(Saved data entries)

----

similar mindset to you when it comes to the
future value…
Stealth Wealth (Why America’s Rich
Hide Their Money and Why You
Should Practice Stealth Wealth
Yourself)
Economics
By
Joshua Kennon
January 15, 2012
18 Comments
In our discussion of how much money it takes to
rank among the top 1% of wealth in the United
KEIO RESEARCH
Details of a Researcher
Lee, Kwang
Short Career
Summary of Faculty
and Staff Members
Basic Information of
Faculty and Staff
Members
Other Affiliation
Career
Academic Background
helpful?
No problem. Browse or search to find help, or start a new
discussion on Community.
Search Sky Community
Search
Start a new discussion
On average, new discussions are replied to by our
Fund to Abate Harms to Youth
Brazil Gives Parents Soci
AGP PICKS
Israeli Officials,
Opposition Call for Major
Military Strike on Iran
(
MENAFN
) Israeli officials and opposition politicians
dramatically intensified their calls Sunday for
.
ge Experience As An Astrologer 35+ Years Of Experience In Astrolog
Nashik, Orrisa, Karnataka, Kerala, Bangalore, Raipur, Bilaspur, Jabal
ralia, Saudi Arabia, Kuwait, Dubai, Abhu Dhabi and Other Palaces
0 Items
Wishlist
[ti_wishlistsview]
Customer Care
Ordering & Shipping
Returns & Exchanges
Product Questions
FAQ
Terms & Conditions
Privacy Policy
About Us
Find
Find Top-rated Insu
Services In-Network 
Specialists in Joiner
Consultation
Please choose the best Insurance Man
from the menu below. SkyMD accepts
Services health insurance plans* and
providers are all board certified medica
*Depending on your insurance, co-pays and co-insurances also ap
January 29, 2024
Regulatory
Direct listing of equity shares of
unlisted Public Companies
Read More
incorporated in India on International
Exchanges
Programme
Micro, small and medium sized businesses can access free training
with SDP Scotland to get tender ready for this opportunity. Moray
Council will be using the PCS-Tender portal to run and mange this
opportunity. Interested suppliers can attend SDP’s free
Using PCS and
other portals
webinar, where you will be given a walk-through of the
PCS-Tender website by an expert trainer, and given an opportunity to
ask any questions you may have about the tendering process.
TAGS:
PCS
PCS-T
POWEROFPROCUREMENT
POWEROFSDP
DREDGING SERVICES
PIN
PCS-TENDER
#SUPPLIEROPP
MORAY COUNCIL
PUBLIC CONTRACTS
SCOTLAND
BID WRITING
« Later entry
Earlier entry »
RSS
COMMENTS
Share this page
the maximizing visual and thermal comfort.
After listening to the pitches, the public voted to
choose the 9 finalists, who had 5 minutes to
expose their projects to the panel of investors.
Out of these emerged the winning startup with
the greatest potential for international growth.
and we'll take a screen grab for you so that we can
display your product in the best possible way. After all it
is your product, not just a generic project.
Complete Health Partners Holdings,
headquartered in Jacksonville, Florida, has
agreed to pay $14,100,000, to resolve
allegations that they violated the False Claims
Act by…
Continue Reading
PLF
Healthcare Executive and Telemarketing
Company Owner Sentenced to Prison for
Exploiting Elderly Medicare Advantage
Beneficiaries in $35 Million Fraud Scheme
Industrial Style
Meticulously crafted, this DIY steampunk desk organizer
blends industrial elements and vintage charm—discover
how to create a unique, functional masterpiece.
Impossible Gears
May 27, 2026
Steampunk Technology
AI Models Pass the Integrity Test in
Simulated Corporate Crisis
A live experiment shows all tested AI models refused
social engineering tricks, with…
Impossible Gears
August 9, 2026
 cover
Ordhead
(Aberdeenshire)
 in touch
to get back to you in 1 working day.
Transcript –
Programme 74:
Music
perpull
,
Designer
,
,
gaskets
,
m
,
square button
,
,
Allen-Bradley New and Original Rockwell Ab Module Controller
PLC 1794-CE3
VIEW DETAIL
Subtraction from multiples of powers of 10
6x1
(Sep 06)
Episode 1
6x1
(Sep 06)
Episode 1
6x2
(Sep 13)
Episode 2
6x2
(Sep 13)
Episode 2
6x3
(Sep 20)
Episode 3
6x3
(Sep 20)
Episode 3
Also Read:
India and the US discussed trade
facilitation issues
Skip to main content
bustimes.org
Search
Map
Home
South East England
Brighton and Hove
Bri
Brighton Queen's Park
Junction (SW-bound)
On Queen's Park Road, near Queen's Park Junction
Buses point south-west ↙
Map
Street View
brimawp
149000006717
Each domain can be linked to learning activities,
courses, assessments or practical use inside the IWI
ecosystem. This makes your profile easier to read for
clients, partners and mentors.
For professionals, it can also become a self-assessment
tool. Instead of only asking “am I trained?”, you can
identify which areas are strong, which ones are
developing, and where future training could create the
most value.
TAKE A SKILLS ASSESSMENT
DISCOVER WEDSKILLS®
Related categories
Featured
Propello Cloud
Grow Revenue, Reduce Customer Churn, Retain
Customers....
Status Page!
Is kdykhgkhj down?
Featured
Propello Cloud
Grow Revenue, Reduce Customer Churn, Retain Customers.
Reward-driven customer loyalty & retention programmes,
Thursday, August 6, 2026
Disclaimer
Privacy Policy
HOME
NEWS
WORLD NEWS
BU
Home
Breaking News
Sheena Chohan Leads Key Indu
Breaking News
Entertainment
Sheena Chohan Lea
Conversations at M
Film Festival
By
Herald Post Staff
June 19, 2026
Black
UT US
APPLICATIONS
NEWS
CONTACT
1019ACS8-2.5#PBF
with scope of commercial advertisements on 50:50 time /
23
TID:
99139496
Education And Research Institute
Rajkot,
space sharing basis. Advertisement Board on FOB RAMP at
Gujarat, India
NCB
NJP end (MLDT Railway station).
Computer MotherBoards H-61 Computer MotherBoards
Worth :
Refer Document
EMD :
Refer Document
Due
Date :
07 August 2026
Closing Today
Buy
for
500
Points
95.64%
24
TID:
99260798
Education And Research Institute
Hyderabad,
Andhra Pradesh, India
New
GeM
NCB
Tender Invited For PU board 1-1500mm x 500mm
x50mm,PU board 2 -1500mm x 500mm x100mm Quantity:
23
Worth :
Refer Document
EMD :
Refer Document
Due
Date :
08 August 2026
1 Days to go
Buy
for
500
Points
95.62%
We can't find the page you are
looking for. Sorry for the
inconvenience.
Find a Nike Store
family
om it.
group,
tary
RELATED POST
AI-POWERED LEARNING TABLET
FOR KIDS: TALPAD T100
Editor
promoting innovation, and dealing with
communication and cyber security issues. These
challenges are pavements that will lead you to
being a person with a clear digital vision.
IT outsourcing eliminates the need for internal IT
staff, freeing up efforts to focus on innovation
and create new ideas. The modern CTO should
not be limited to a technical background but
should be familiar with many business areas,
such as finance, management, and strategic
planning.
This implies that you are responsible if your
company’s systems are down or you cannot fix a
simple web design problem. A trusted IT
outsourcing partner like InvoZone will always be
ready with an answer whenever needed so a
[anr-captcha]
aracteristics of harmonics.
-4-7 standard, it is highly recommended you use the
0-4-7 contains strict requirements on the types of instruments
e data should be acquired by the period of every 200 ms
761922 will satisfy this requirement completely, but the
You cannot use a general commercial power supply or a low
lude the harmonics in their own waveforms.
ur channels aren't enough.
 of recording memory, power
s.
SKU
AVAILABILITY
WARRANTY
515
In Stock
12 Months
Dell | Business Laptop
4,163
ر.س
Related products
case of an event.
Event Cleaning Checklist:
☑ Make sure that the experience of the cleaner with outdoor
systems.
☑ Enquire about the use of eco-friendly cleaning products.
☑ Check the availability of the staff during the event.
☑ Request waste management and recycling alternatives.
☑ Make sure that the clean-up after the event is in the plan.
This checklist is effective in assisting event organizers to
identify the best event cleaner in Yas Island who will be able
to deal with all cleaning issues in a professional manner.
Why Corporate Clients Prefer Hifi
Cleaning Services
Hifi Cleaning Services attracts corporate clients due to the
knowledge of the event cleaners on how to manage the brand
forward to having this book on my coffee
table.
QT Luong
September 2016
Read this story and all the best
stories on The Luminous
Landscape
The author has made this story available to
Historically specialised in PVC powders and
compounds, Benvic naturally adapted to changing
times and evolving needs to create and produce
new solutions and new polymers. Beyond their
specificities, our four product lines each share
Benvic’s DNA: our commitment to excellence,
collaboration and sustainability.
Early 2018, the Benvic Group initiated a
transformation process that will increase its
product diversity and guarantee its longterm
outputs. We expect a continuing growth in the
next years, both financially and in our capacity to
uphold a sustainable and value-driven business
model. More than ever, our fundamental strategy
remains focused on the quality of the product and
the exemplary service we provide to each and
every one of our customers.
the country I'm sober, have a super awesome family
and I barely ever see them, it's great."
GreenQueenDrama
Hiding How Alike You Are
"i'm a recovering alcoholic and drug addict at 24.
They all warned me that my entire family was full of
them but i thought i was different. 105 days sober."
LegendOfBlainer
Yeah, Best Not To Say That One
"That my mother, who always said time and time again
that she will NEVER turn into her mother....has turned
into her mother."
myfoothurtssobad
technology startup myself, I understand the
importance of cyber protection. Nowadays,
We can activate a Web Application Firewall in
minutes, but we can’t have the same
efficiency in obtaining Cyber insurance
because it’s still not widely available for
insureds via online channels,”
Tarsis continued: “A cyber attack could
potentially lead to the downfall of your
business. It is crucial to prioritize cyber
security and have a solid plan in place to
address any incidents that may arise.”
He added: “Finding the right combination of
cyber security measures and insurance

----

→ **Task to carry out**: Print the records exactly as they appear, from the first line through the line containing "#SUPPLIEROPP".

→ **Response area**:
similar mindset to you when it comes to the
future value…
Stealth Wealth (Why America’s Rich
Hide Their Money and Why You
Should Practice Stealth Wealth
Yourself)
Economics
By
Joshua Kennon
January 15, 2012
18 Comments
In our discussion of how much money it takes to
rank among the top 1% of wealth in the United
KEIO RESEARCH
Details of a Researcher
Lee, Kwang
Short Career
Summary of Faculty
and Staff Members
Basic Information of
Faculty and Staff
Members
Other Affiliation
Career
Academic Background
helpful?
No problem. Browse or search to find help, or start a new
discussion on Community.
Search Sky Community
Search
Start a new discussion
On average, new discussions are replied to by our
Fund to Abate Harms to Youth
Brazil Gives Parents Soci
AGP PICKS
Israeli Officials,
Opposition Call for Major
Military Strike on Iran
(
MENAFN
) Israeli officials and opposition politicians
dramatically intensified their calls Sunday for
.
ge Experience As An Astrologer 35+ Years Of Experience In Astrolog
Nashik, Orrisa, Karnataka, Kerala, Bangalore, Raipur, Bilaspur, Jabal
ralia, Saudi Arabia, Kuwait, Dubai, Abhu Dhabi and Other Palaces
0 Items
Wishlist
[ti_wishlistsview]
Customer Care
Ordering & Shipping
Returns & Exchanges
Product Questions
FAQ
Terms & Conditions
Privacy Policy
About Us
Find
Find Top-rated Insu
Services In-Network 
Specialists in Joiner
Consultation
Please choose the best Insurance Man
from the menu below. SkyMD accepts
Services health insurance plans* and
providers are all board certified medica
*Depending on your insurance, co-pays and co-insurances also ap
January 29, 2024
Regulatory
Direct listing of equity shares of
unlisted Public Companies
Read More
incorporated in India on International
Exchanges
Programme
Micro, small and medium sized businesses can access free training
with SDP Scotland to get tender ready for this opportunity. Moray
Council will be using the PCS-Tender portal to run and mange this
opportunity. Interested suppliers can attend SDP’s free
Using PCS and
other portals
webinar, where you will be given a walk-through of the
PCS-Tender website by an expert trainer, and given an opportunity to
ask any questions you may have about the tendering process.
TAGS:
PCS
PCS-T
POWEROFPROCUREMENT
POWEROFSDP
DREDGING SERVICES
PIN
PCS-TENDER
#SUPPLIEROPP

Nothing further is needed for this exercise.